Not long into the pandemic, whenever someone asked me “How are you?” I took to saying the most honest thing I knew: “Just living day by day.”
The first time I heard that answer pop out of my mouth, it made me pause and think: Am I? Really? Am I even capable of that? And I realized, yeah, to the extent that living day by day was possible for the highly revved engine of my brain, I was. In the midst of a pandemic, what was the option?
And so it’s become my standard reply, a truthful answer that also reminds me that it’s how I want to live.
Deep down we all know that we’re always living day by day, that we could be yanked from this mortal life in a fraction of a second. There are countless quotable quotes and singable songs built around the idea: Tomorrow is promised to no one. Sha la la la live for today. Be here now.
We say such things, we sing them, but given the opportunity to think about the future rather than the moment, we allow our minds to be pulled forward, forward, forward, toward some elusive place we imagine is better.
We often call this forward-thinking “planning,” and it feels like a survival mechanism: Plan for the future and you’ll have a future.
But then the little virus came, and our notions of the future were upended.

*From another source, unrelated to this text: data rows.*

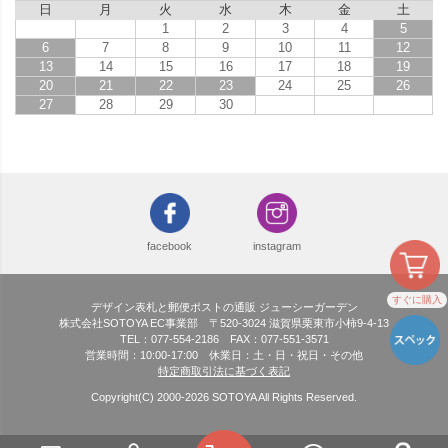
日
月
火
水
木
金
土
1
2
3
4
5
6
7
8
9
10
11
12
13
14
15
16
17
18
19
20
21
22
23
24
25
26
27
28
29
30
facebook
instagram
すぐに購入
デザイン表札と郵便ポストの通販 ジューシーガーデン
株式会社SOTOYA EC事業部 〒520-3024 滋賀県栗東市小柿9-4-13
TEL：077-554-2186 FAX：077-551-3571
営業時間：10:00-17:00 休業日：土・日・祝日・その他
特定商取引法に基づく表記
Copyright(C) 2000-
2026
SOTOYA All Rights Reserved.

Weekend plans? Summer plans? Holiday plans?
The pandemic hit the brakes on everything. Restaurants: closed. Offices: closed. Concerts: canceled. Travel: complicated.
In that state of life suspended, we were forced to live one day at a time. For many people, it caused deep, physical, financial hardship. But for others, the hardship was mostly in the mind, and if we could, we shifted our relationship to time.
If we planned, it was close to home and cheap. It involved the internet and takeout. Planning a month ahead felt like planning a trip to Mars: impossible, so why pretend?
But lately we’re able to plan again. Vaccines are available. Mask requirements are easing. We venture back into restaurants. The outdoor bacchanal known as Lollapalooza is on the summer schedule.
The return to planning is liberating and exciting. But — dare I say it? — it has its downside. A friend of mine expresses the ambivalence well.
“Prior to COVID,” she says, “I carried my (print) planner around with me literally everywhere. As COVID started, I found myself erasing, erasing, erasing in it until there was nothing left to erase. And then I found myself leaving it at home, where it got buried at times in other paperwork, because there was nothing really to plan for outside of that day. I went from hating that, and feeling really empty, to liking it. Now that I’m starting to fill it up again, I have mixed feelings. It feels great to pencil in things that I’m looking forward to, but I don’t particularly like waking up on a Saturday morning and realizing my day is already promised away. Even if it’s stuff I want to do!”
When the history of the pandemic is written, it will record that some people called it “a lost year.” I’ve heard that a lot. “We’ve lost a whole year,” they say, and it’s true that it has been a year of profound loss.
In the United States alone, 586,000 people have lost their lives. The families and friends of those people have lost someone they love. Many people have lost their jobs, their homes.
But for those of us who are still here, the year itself was not lost. It was time passed in an extraordinary way, in a different rhythm.
A couple of days ago I stumbled on a notepad that I used last spring to scribble my stray pandemic thoughts. On one page, I had written: We are living in a time of truth.
That truth has had many tentacles. One truth I hope to hold on to, even as it becomes reasonable to plan again: Whether we feel it or not, we’re all still living day by day.